With the HPWREN cyberinfrastructure by today being viewed by Cal Fire and other firefighting agencies as their operational Internet service provider to connect their distributed assets, regular meetings, usually every two weeks, between Cal Fire IT and HPWREN staff attempt to make sure plans and potential issues be openly discussed and addressed quickly.

HPWREN in 2021

Besides maintaining network stability, over the last several years the most important HPWREN objective has been to increase the network performance, both to support more sites as well as to substantially increase the speed and redundancy of the backbone network that holds the system together. Significant progress has been made in San Diego and Orange Counties, and a continuing build-out is planned to fill in gaps of coverage as defined by the fire agencies.

This image shows a screen shot of a Google Earth (KML) object, highlighting a somewhat recent HPWREN topology. It also includes fire station sites, as well as camera and weather sensors that are clickable to show real-time images and other data.

HPWREN topo in Google Earth


HPWREN produces open data, while making such data available to various common operating pictures, emergency management and response agencies, researchers, environmental groups, and the general public.

A significant area of interest for the last few years has been to enable and facilitate activities that utilize HPWREN images for early fire detection. Projects such as AI For Mankind and Open Climate Tech have already shown substantial progress, often being able to identify a fire plume within its first few minutes of visibility.
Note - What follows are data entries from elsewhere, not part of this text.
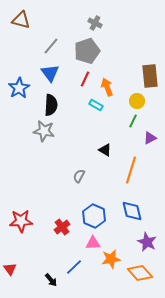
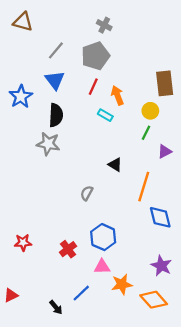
blue diamond: (132, 211) -> (160, 217), moved
red star: (21, 221) -> (23, 243), size x0.7
red triangle: (10, 269) -> (11, 295), turned 40

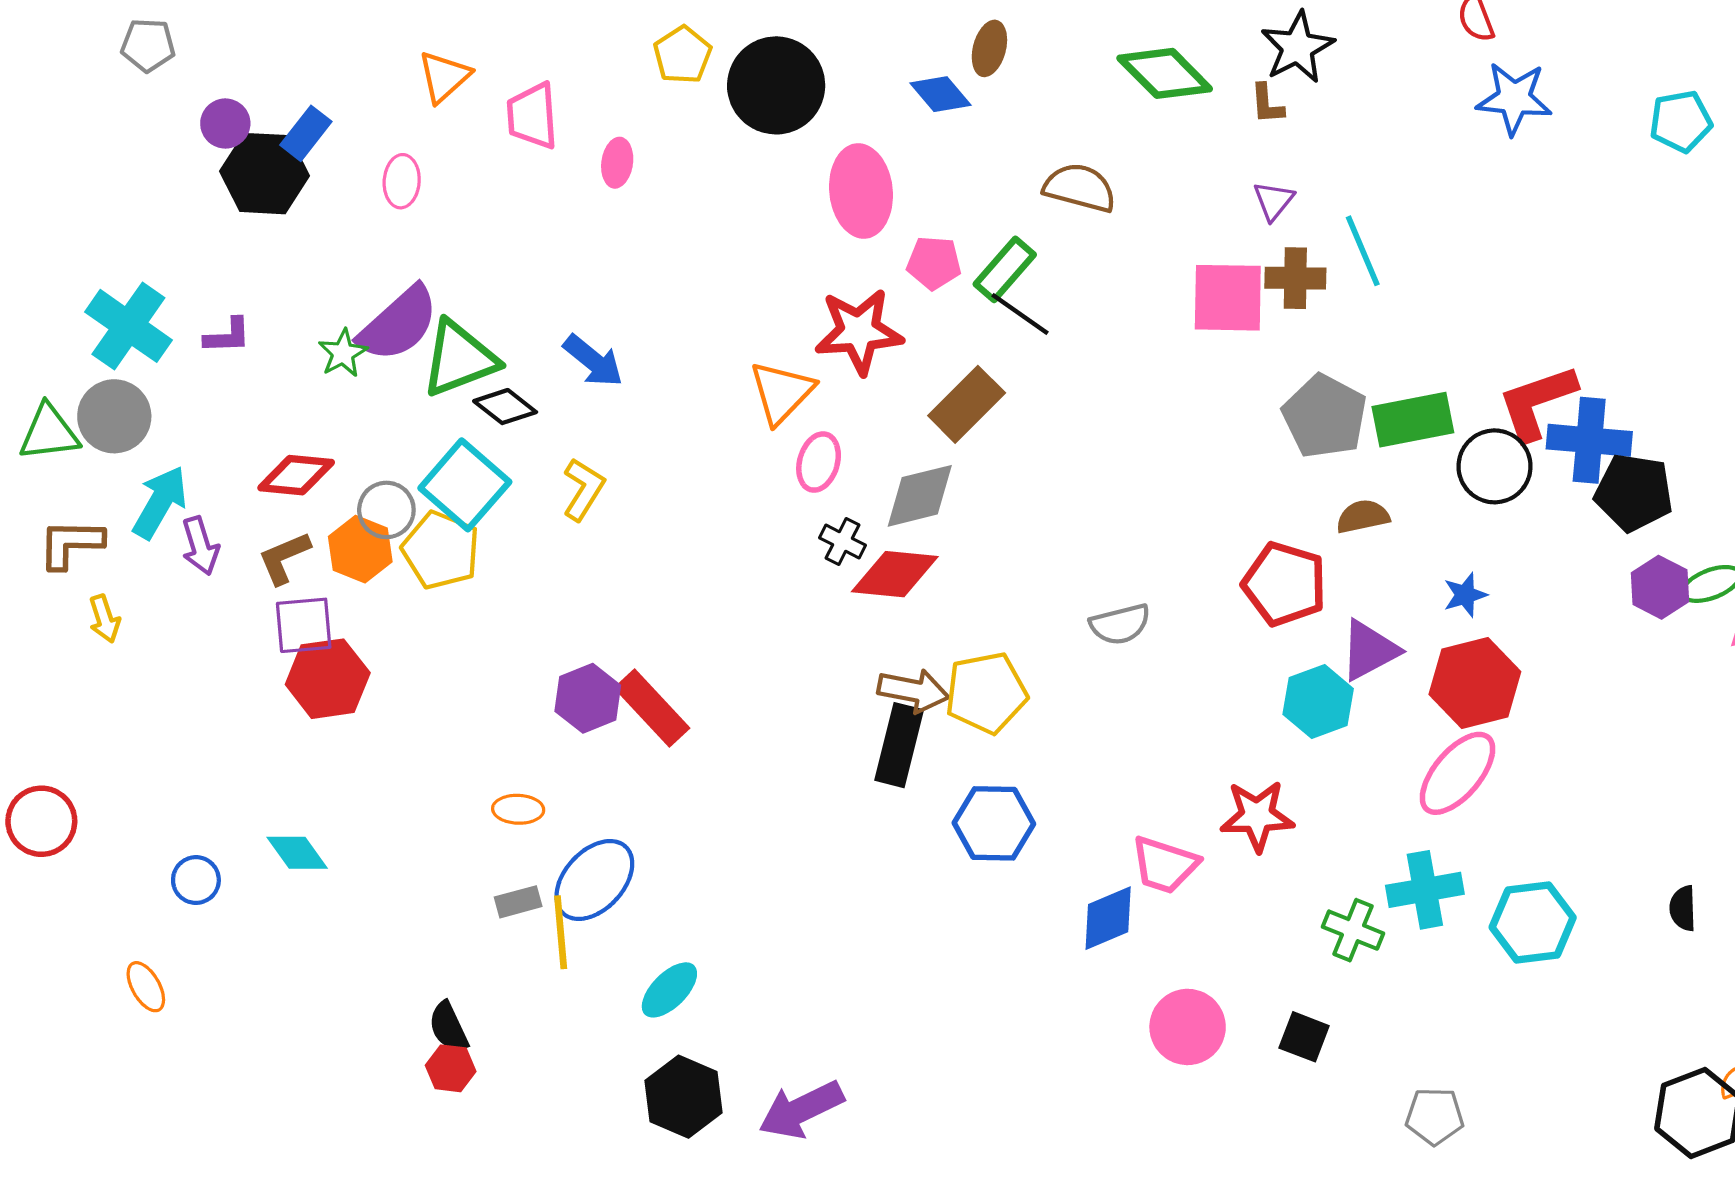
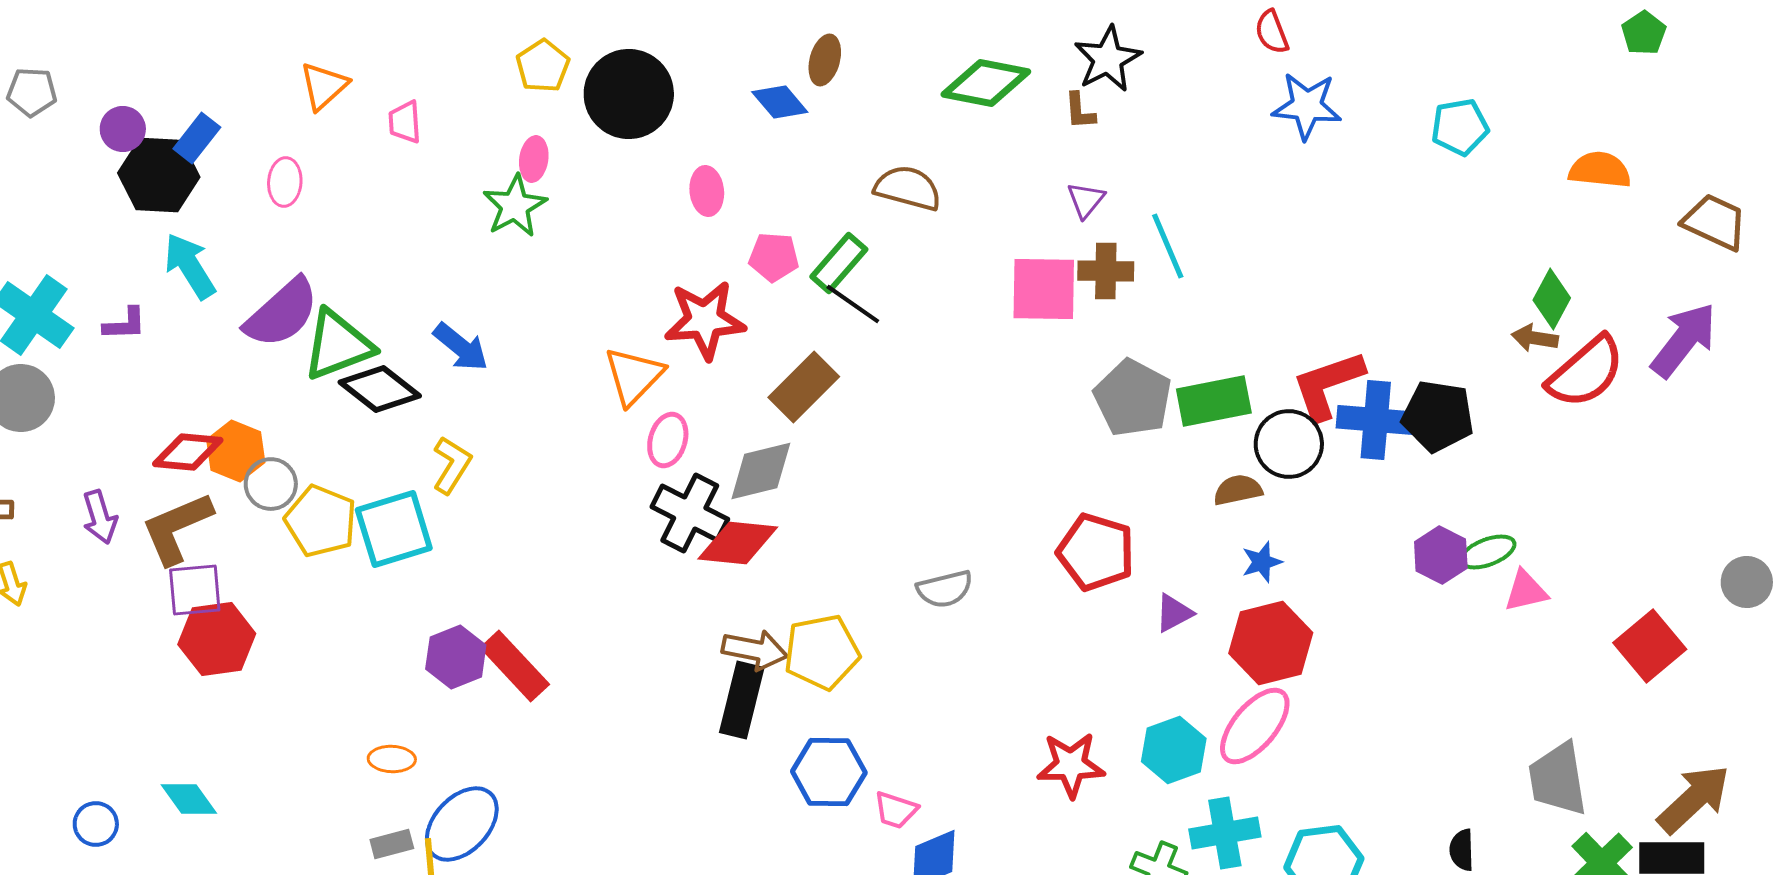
gray pentagon: (148, 45) -> (32, 92), moved
green diamond: (1165, 73) -> (986, 83), turned -34
pink trapezoid: (532, 116) -> (405, 122), size x0.7
pink ellipse: (617, 163) -> (534, 159), moved
pink ellipse: (861, 191) -> (707, 191), size x0.6
green star: (343, 353) -> (515, 206), moved, size x1.4
black diamond: (505, 407) -> (380, 389), size x1.4
cyan square: (465, 485) -> (394, 529), moved, turned 32
black pentagon: (1634, 493) -> (1438, 416), moved
cyan arrow: (160, 502) -> (190, 266), moved, turned -62
brown semicircle: (1363, 516) -> (1238, 490), moved
black cross: (842, 541) -> (690, 513), size x1.8
orange hexagon: (360, 549) -> (236, 451), moved
brown L-shape: (284, 558) -> (177, 528), size x1.5
purple triangle: (1369, 650) -> (1174, 613), size x0.7
cyan hexagon: (1318, 702) -> (1174, 750), moved
pink trapezoid: (1165, 865) -> (896, 810), moved, size x0.7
A summary about image processing experiments has resulted in the HPWREN Fire Ignition images Library for neural network training (FIgLib), which provides hundreds of image sequences of fire ignitions. In collaboration, an activity, provided by WIFIRE and SAGE, in conjunction with the Argonne National Laboratory, is going a step further by labeling the FIgLib data sets with both boxes and contours, so the data can be directly used for neural network training. The labeling itself is done by ANL, and a demonstration video about "How Fires Start: Fire ignition and early progression labels" is publicly available.

Acknowledgments

The HPWREN team would like to acknowledge the support and partnership over the years with the National Science Foundation, San Diego County Fire, San Diego County Sheriff's Department, San Diego Gas and Electric, Palomar Observatory, CAL FIRE, San Diego Supercomputer Center, California Institute for Telecommunications and Information Technology, and the many individual contributions that have made this work possible.